Merchants Nat. Bank v. McKinney

6 S.D. 58 | S.D. | 1894

Corson, P. J.

This case comes before us on a petition for a rehearing. The opinion of this court is reported in 4 S. D. 226; 55 N. W. 929. This was the second appeal in this case, the first opinion being reported in 2 S. D. 106; 48 N. W. 841. As appears more fully from the statement of the case in the second opinion, the plaintiff, its judgment in the-first appeal having been reversed, moved the circuit court to submit certain issues to a jury, which it claimed had not been passed upon by the referee to whom the case was originally referred, and to set the. case down for trial. The defendants, in whose favor the first appeal had been decided, made a counter motion for a judgment dismissing the action. Both motions were heard at the same time, and plaintiff’s motion was denied, the motion of the defendants granted, and a judgment dismissing the action rendered. From this judgment plaintiff appealed, and desig*60nated for review by this court the order denying the plaintiff’s motion. This court affirmed the judgment, for the reasons stated in the opinion, and in effect affirmed the order of the court denying plaintiff’s motion. The abstract in this case contains the pleadings, findings, motions, judgments, etc., but no bill of exceptions, statement of the case, or evidence. The plaintiff now presents to this court a petition for a rehearing, together with what it .denominates “an additional abstract,” containing what purports to be an abstract of the evidence given before the referee upon issues as to which it claims the referee made no findings. This evidence is not contained in any bill of exceptions or statement of the case, either upon the original appeal or upon the second appeal, or in fact in any bill of exceptions or statement of the case settled by the judge.

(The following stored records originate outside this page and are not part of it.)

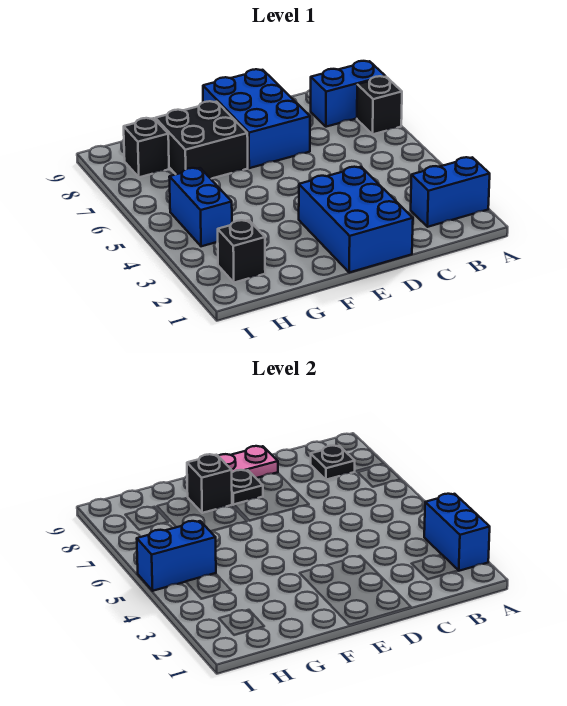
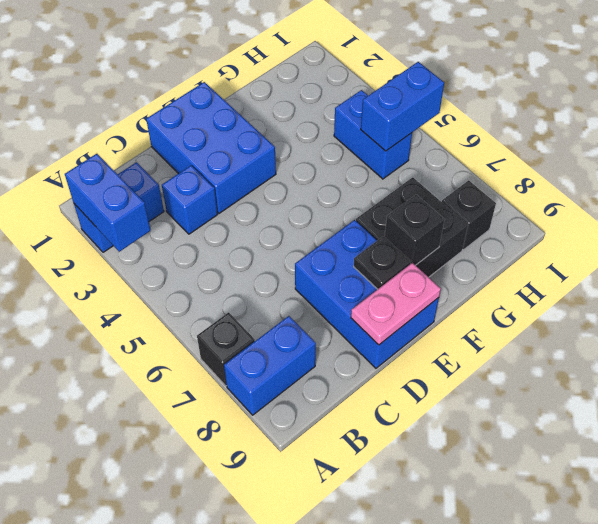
black 1x1 plate [311,446,355,480] -> none
none -> blue 1x1 brick [162,165,218,234]
black 1x1 brick [218,220,265,283] -> none

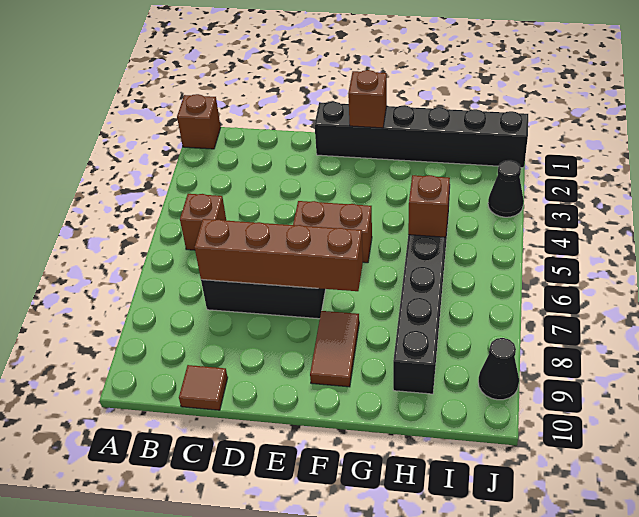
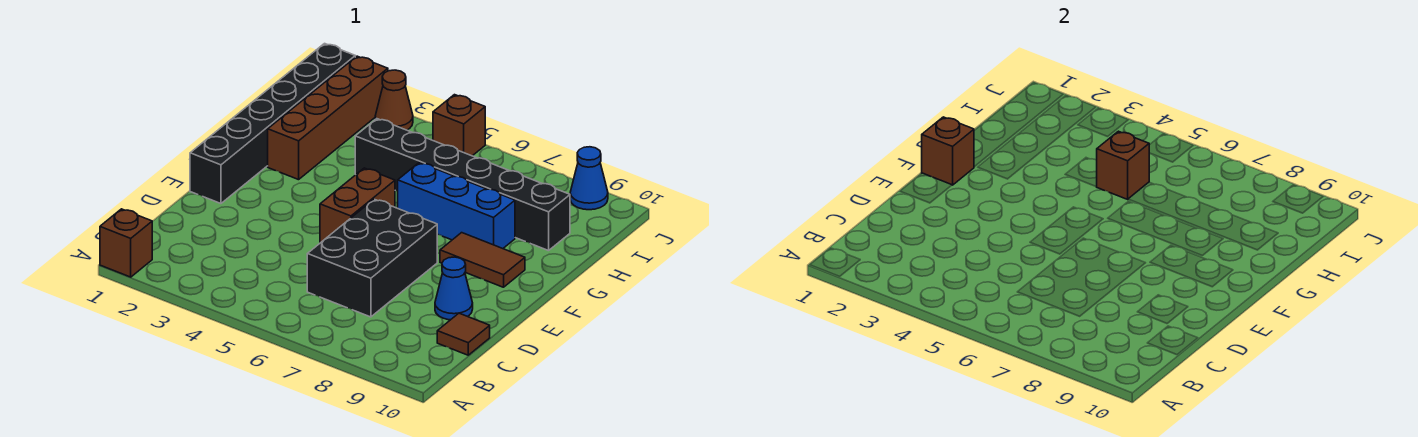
brown 1x1 brick [180,194,226,250] -> brown 1x1 brick moved to [433,95,485,156]
brown 1x4 brick [195,219,363,291] -> brown 1x4 brick moved to [268,56,388,180]
none -> blue 1x1 cone [435,257,473,320]
none -> blue 1x3 brick [398,163,515,249]
black 1x1 cone [488,160,524,217] -> brown 1x1 cone [375,70,413,130]
black 1x1 cone [478,338,519,400] -> blue 1x1 cone [570,147,608,210]

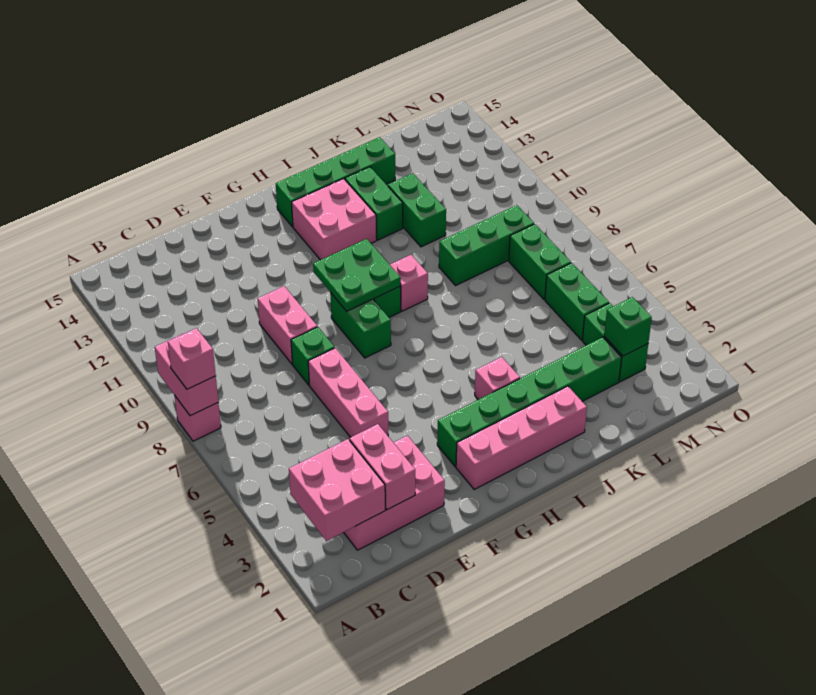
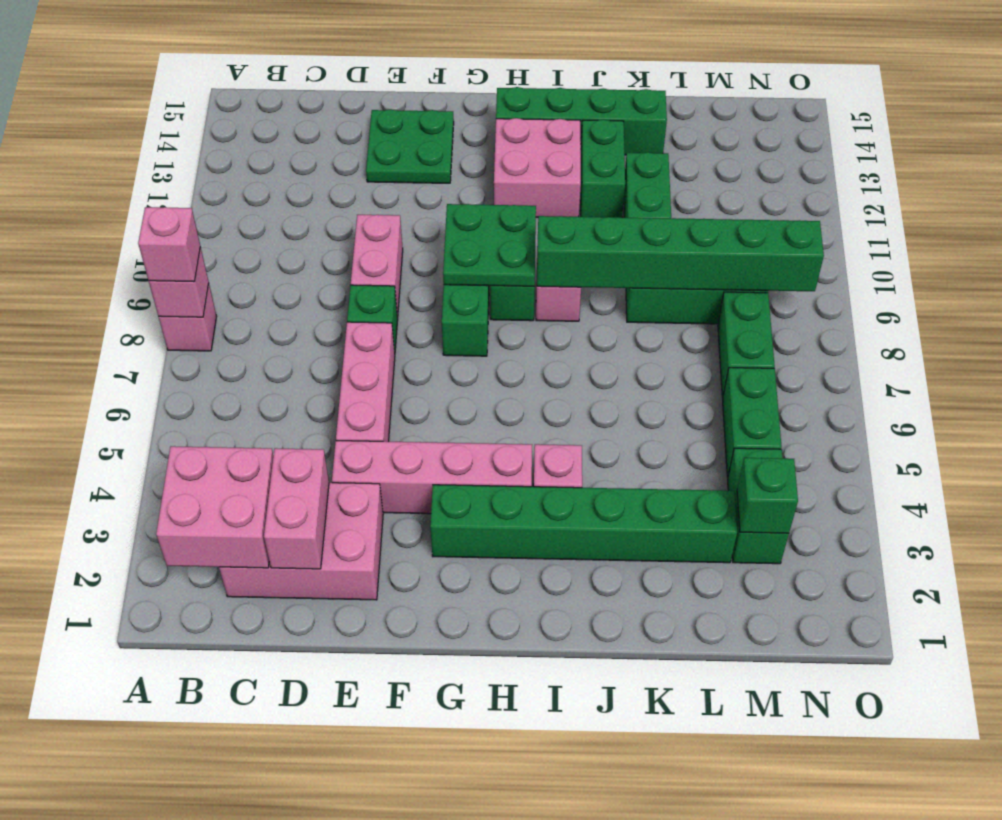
pink 1x2 brick [155,334,218,416] -> pink 1x1 brick [149,247,209,317]
none -> green 2x2 plate [366,109,454,183]
pink 1x4 brick [456,386,587,489] -> pink 1x4 brick moved to [332,441,532,514]
none -> green 1x6 brick [537,216,824,291]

The appeal in this case was from the judgment dismissing the action, and, though the review of the order denying plaintiff’s motion to place the case upon the calendar for trial was asked for, a bill of exceptions or statement of the case was necessary in order to enable the court to review the evidence, even so far as it affects the order. The evidence must be contained in a bill of exceptions or statement of the case properly settled by the judge.

There is in the record — not in the abstract — a document which seems to be the stenographer’s notes of the evidence; and this is returned here by the clerk of the circuit court, and-stipulated by counsel as having been used in the hearing in the court below. It does not purport to be a bill of exceptions or statement of the case, and is not authenticated in any manner. The learned counsel, in abstracting it for his so-called “Aditional Abstract, ” seems to assume that it is properly a part of the record in this case. The counsel evidently had in view section 5217, which provides that when an appeal is taken from an order the clerk “shall transmit the order appealed from and the original papers used by each party on the application for the order appealed from,” when he took this appeal. Where the motion *61is heard entirely upon affidavits or documentary evidence, and an order made, perhaps nothing more would be required than the clerk’s certificate that the papers were the only papers and evidence used on the trial. Bub in case of an appeal from an order, if there is oral evidence, it must be .brought to this court by bill of exceptions or statement duly settled by the judge. But, as stated, in this case the appeal is not from an order, but from the judgment, and therefore the practice as to appeals from orders has no application. Stenographers’ notes of the evidence, when so stipulated by the parties, cannot take the place of a bill of exceptions, which becomes a part of the judgment roll (section 5103, Comp. Laws), and is returned by the clerk on an appeal from the judgment. No case has been called to our attention where the practice contended for by the learned counsel for the plaintiff has been sanctioned, and it would seem to be an anomaly in the practice. Possibly, if all the evidence was preserved in a bill of exceptions or statement of the case, the facts might be found by the trial court, or considered as found by the supreme court, in a proper case, as would seem to be indicated by the California decisions cited in the opinion in this case. Bub, in the absence of any bill of exceptions or statement of the case, this court cannot now consider the evidence.

The counsel for the defendants contend that as it appears from the abstract that counsel for the plaintiff moved for and obtained a judgment in favor of the plaintiff upon the report of the referee, without making any objection to the report, or moving the court to make or direct the referee to make other or additional findings, plaintiff has waived its right to other findings, and is now “estopped from claiming that there was any evidence on which it was entitled to additional findings, ” and cites Campbell v. Phillips, 28 Kan. 753. While this proposition is perhaps a little too strongly stated, such a proceeding would raise a strong presumption against the plaintiff’s claim, as now made. But, without pursuing this discussion *62further, it is sufficient to say that after a case has been argued, submitted, and decided, this court ‘will not permit an additional abstract to be' filed, unless the case is a very exceptional one. This case does not appear to us to present any exceptional features. We are of the opinion, therefore, that we should apply to this case the rule laid down by this court in Ayers v. Sundback, 58 N. W. 929, and deny the petition for a rehearing, and it is so ordered.